Brief 1
In the rental property text, take the part that opens with the words containing "On the flip" and closes with "cost of those.", and write it out again with "landlords" replaced by "property owners".
Brief 2
Translate this sentence from the rental property text into Spanish: "You can also deduct taxes, interest, advertising, and any utilities you pay for."

Excerpted text

--- Begin ---

Owning rental properties is a business and any income earned will have to be reported to the IRS. Rental income is primarily just rent you receive from your tenants, but it should also include their security deposits in some cases. If you plan to return the deposits, you don’t have to include them. But if they are taken as payment for the last month’s rent at the end of the lease, then they are considered advance rent and should be reported. Among the other things you are required to report as income are early lease cancellation fees. Also, if your tenants pay for any repairs or required improvements out of their own pockets, this is considered rental income.

On the flip side of this is the fact that there are a lot of deductions landlords can take to lower their tax responsibilities. You can deduct the cost of repairs and maintenance, such as painting supplies, building materials, and labor expenses. You can also deduct taxes, interest, advertising, and any utilities you pay for. And if you pay for credit reports, you can deduct the cost of those.

Mortgage requirements are different

Getting a mortgage for rental properties is a little different from getting a mortgage for a primary residence. Be sure to do your research; for instance, mortgage loans in Louisiana suburbs may differ from loans in inner-city Chicago. For one thing mortgage insurance doesn’t cover these, so you will more than likely be required to make at least a 20 percent down payment. The good news is, though, that some of the closing costs and insurance premiums may be tax deductible, so you will still get a break. And if you are trying to make money with your investment, you’ll need all the breaks you can get. In fact, many borrowers opt for smaller banks or credit unions for mortgage loans.This is because these types of institutions tend to be a little more flexible on their terms, especially for people with less than perfect credit.

Becoming a landlord is a great way to diversify your income portfolio, but it’s not something to take on lightly. Do your research and educate yourself on average rent for each type of property in your area. Find out all the local codes and laws. And shop around to find the best mortgage and insurance rates.

--- End ---

Records
--- Begin ---

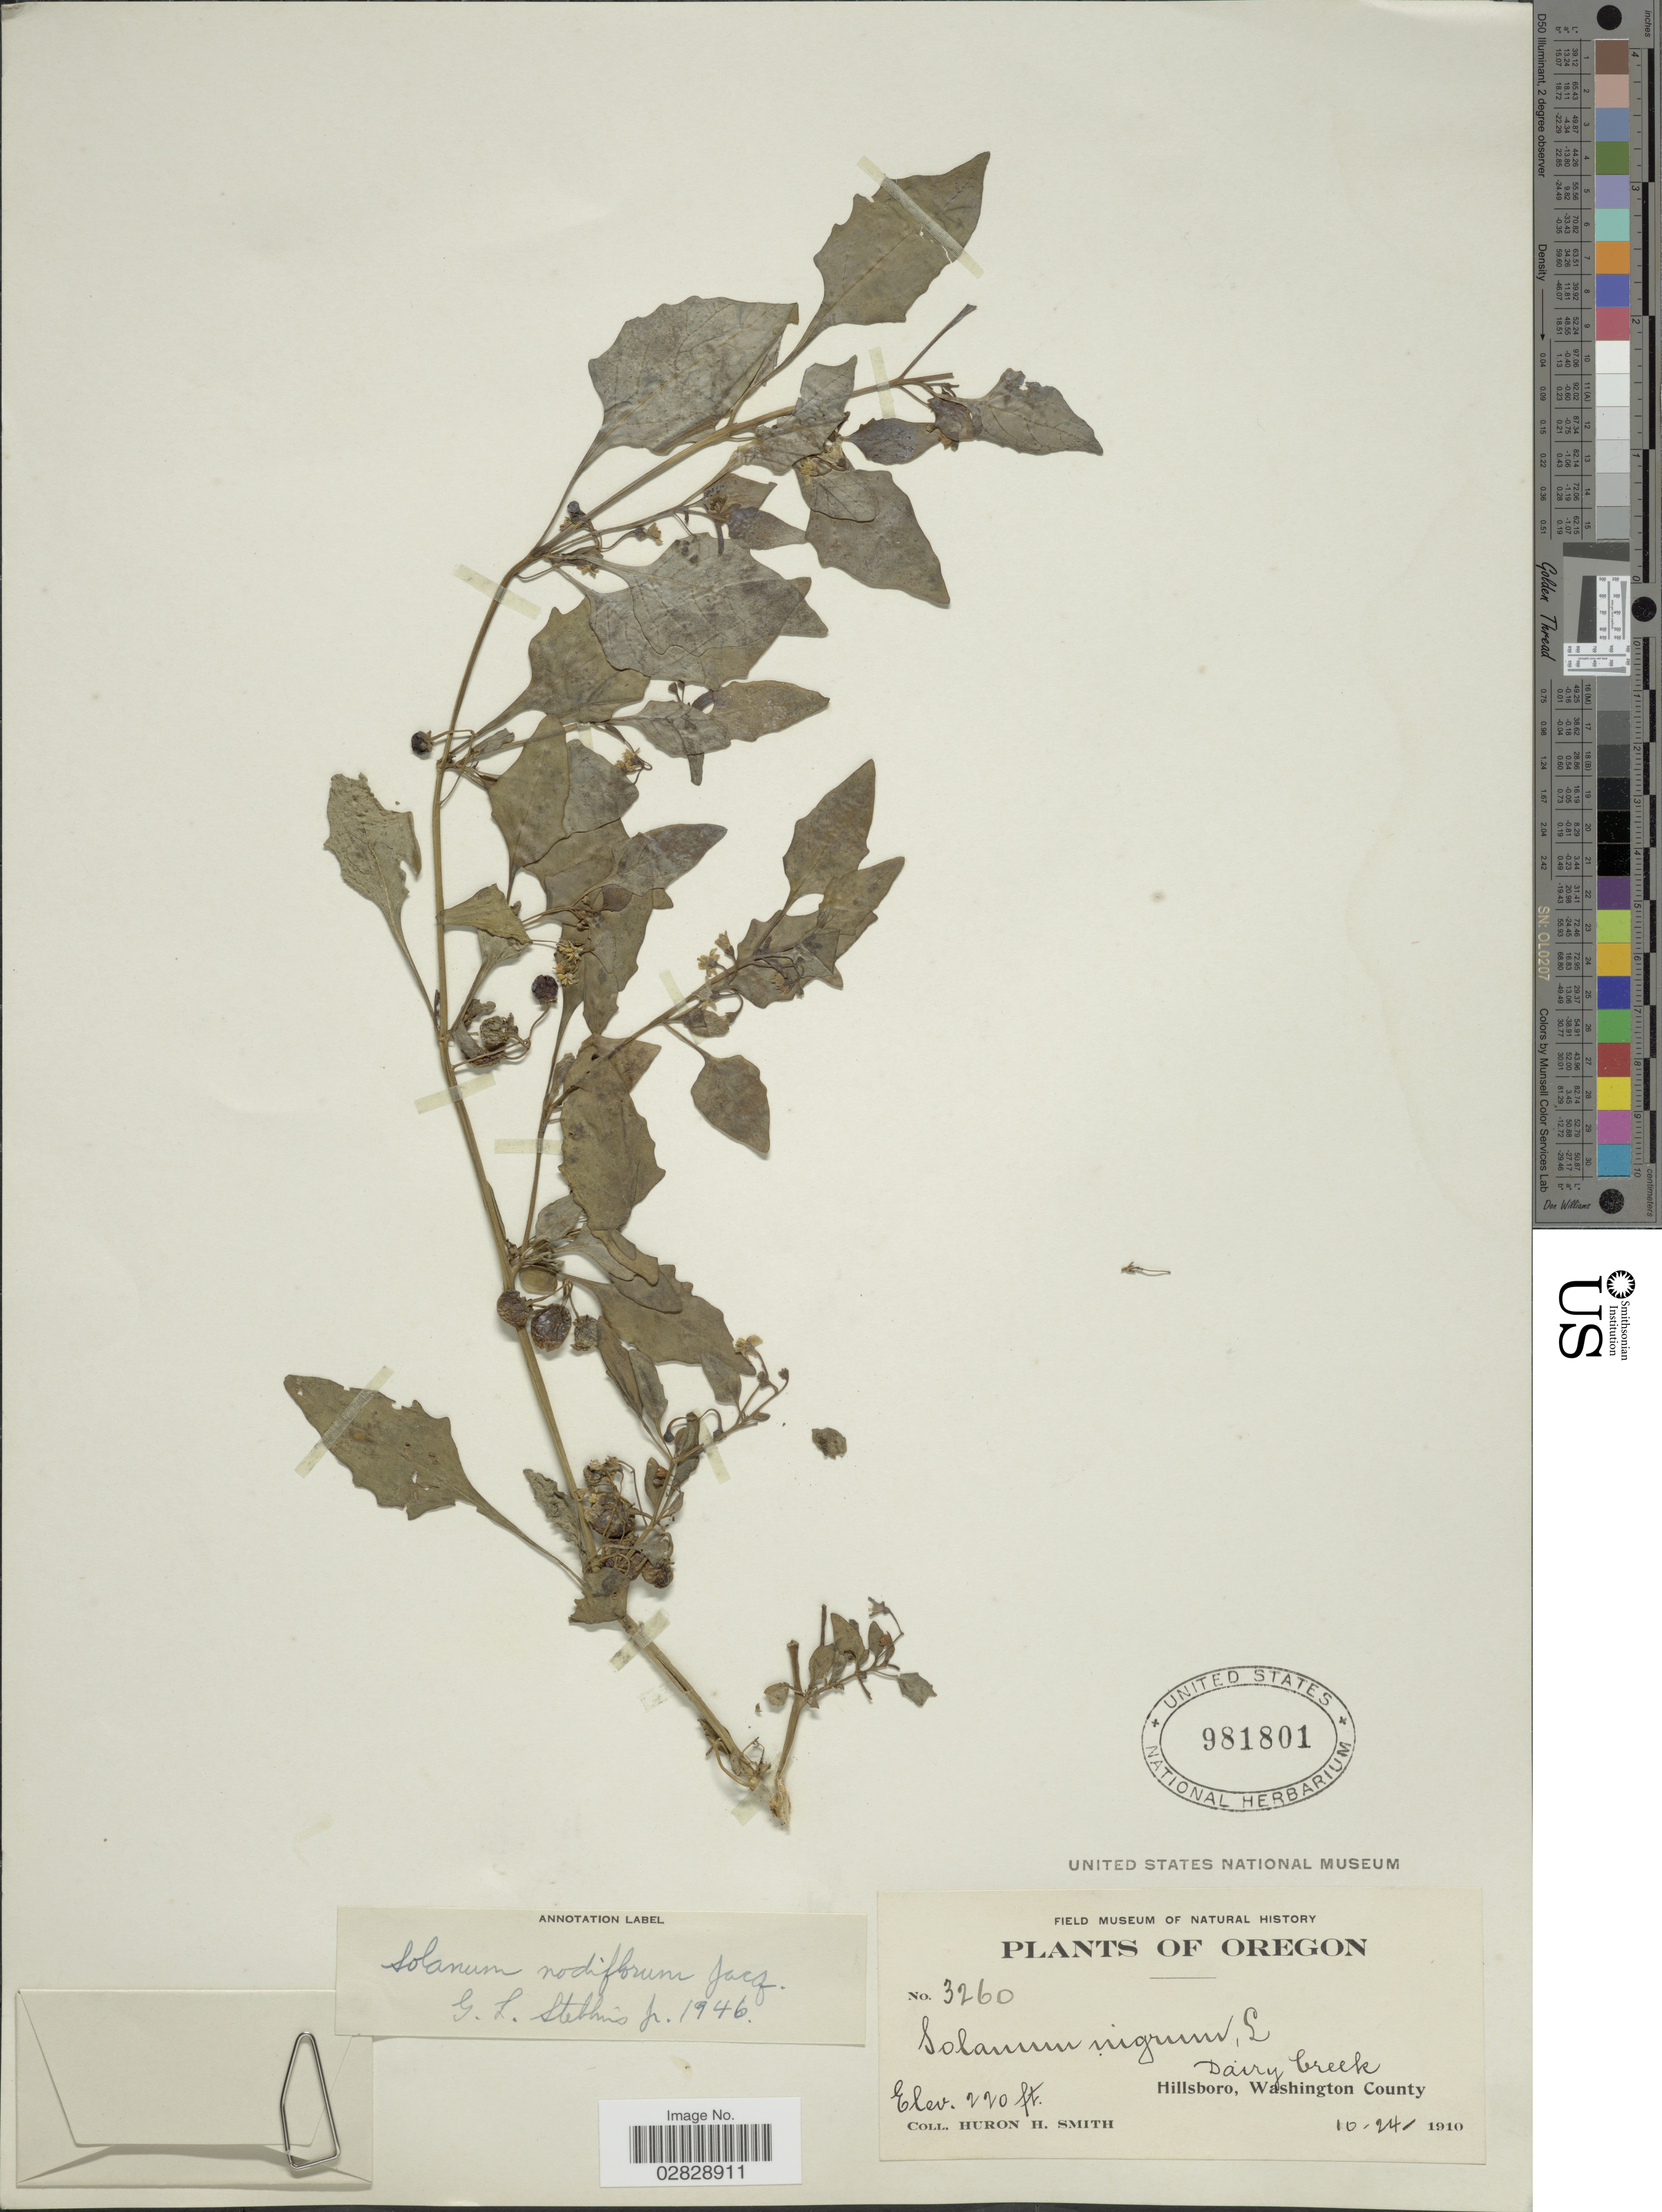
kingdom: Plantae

--- End ---
--- Begin ---

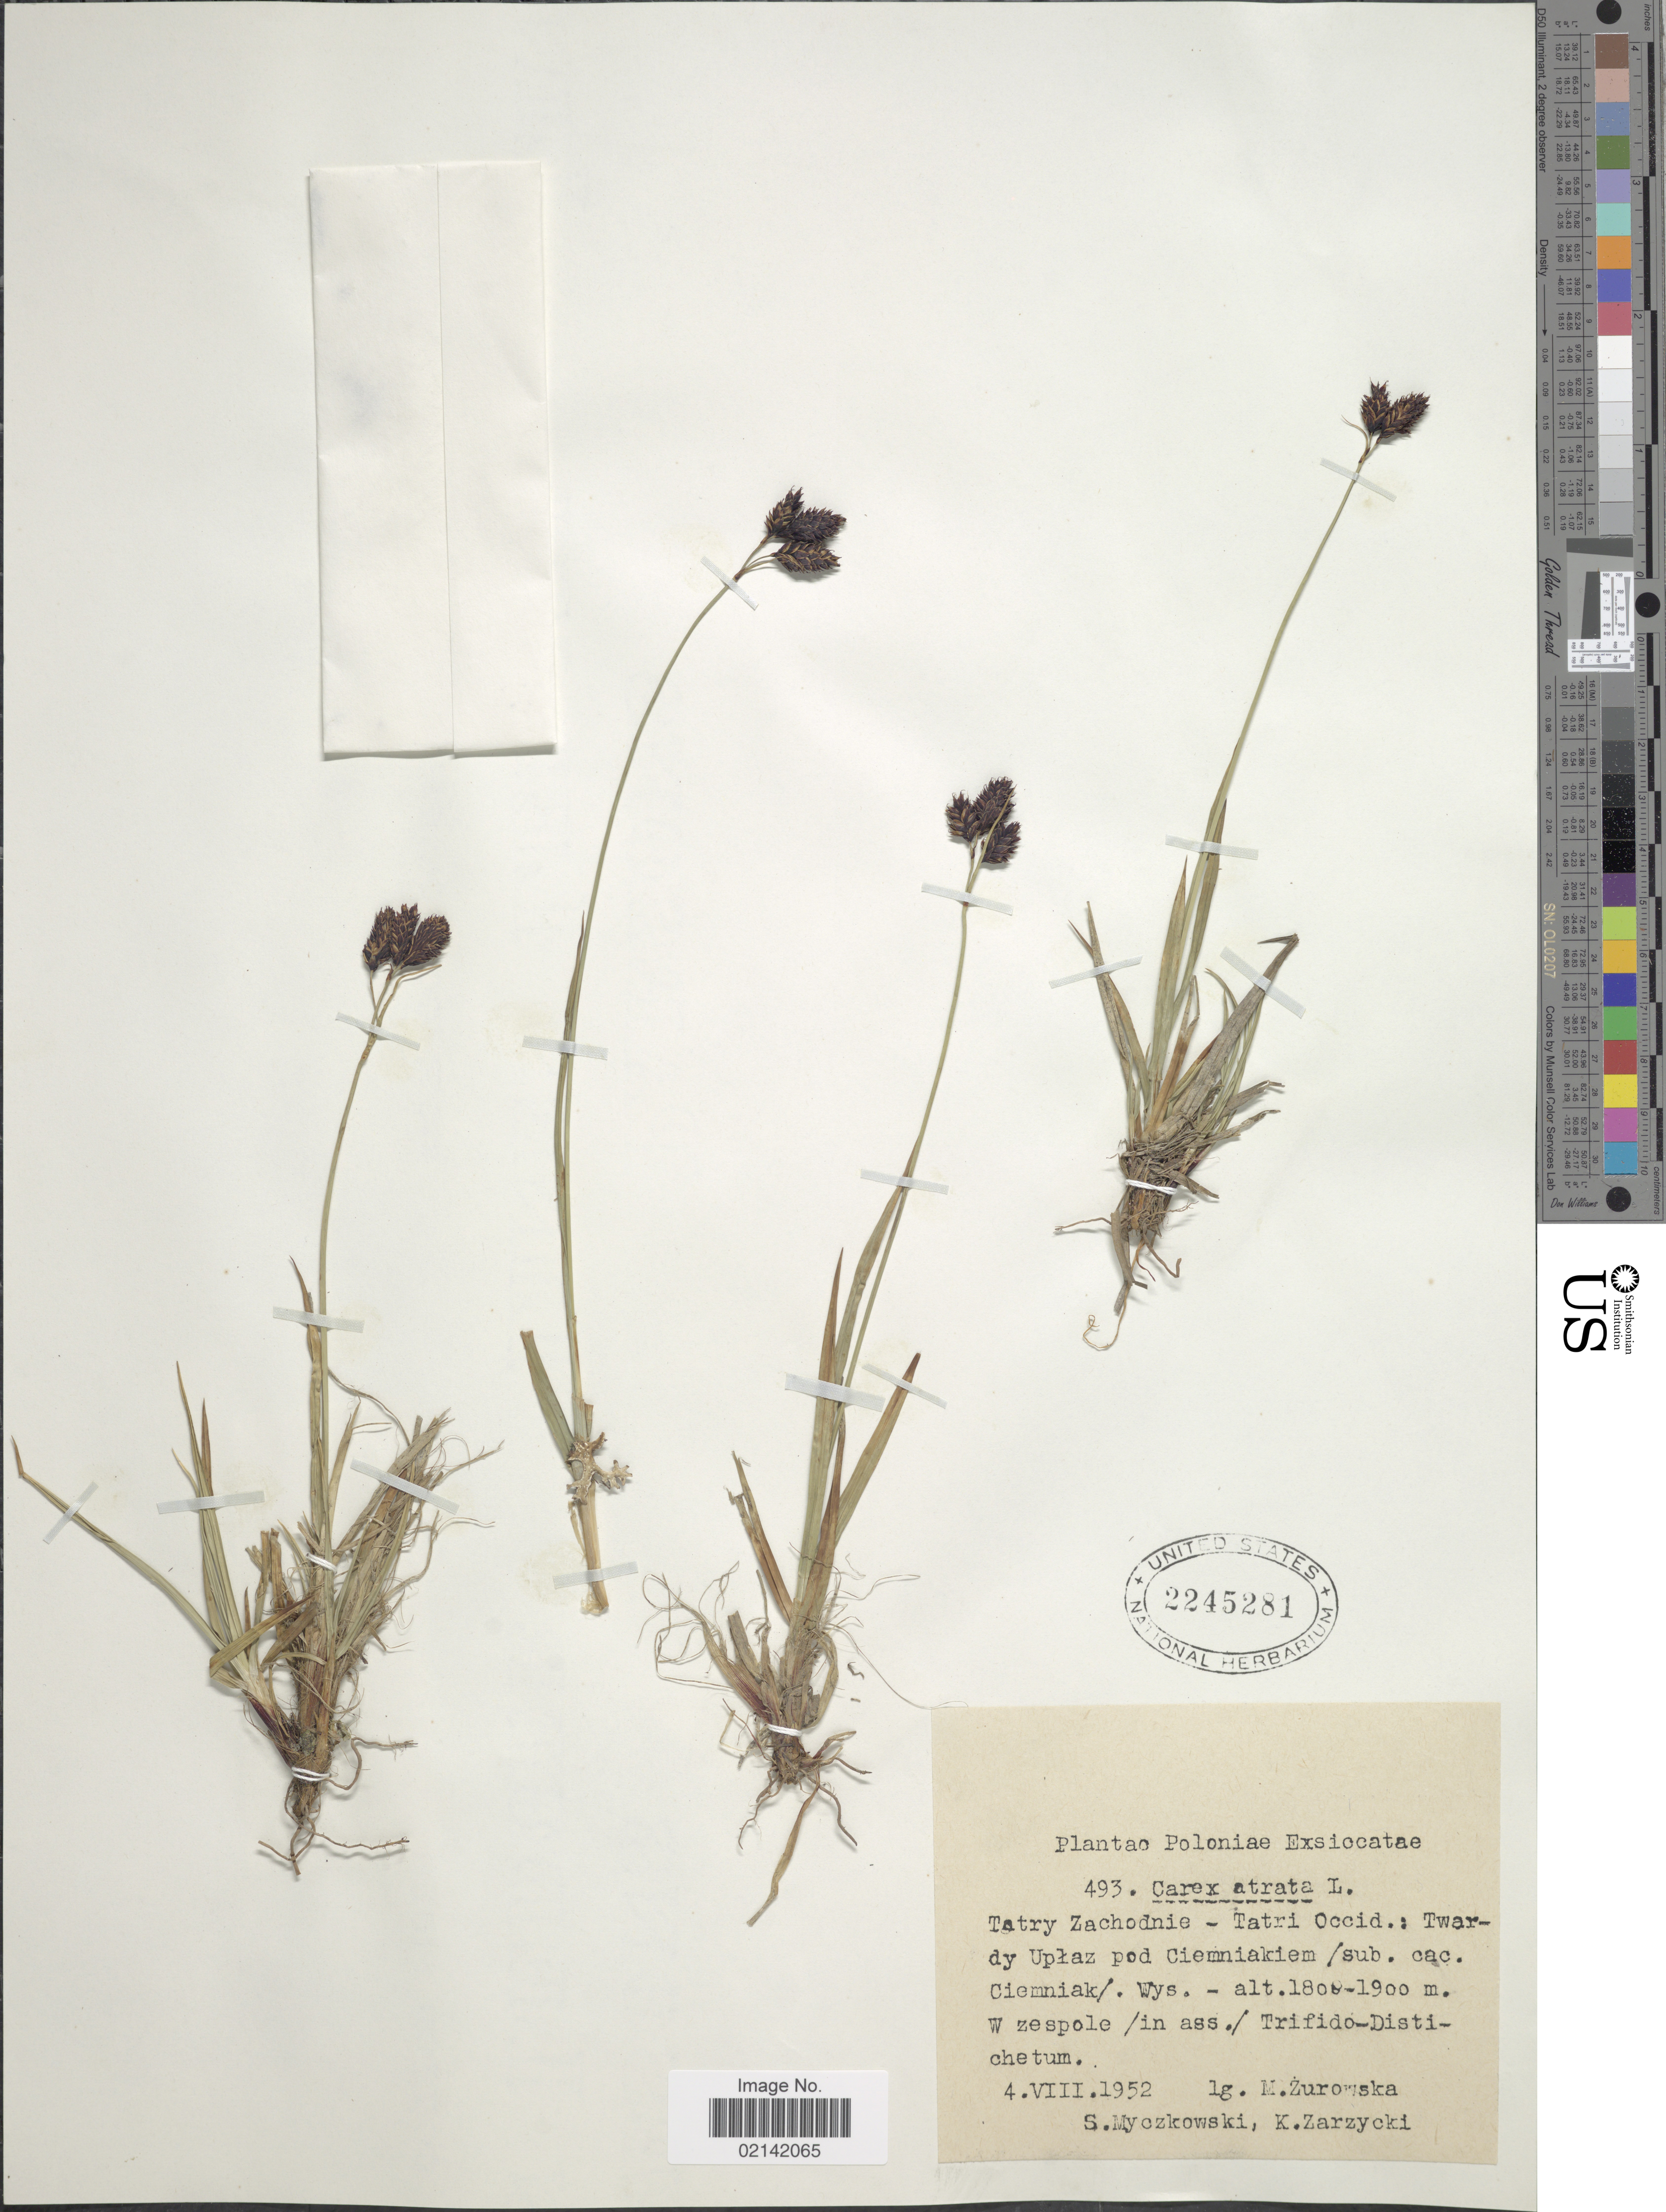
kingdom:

--- End ---

Exercise solution 1
On the flip side of this is the fact that there are a lot of deductions property owners can take to lower their tax responsibilities. You can deduct the cost of repairs and maintenance, such as painting supplies, building materials, and labor expenses. You can also deduct taxes, interest, advertising, and any utilities you pay for. And if you pay for credit reports, you can deduct the cost of those.

Exercise solution 2
También puede deducir los impuestos, los intereses, la publicidad y cualquier servicio público que pague.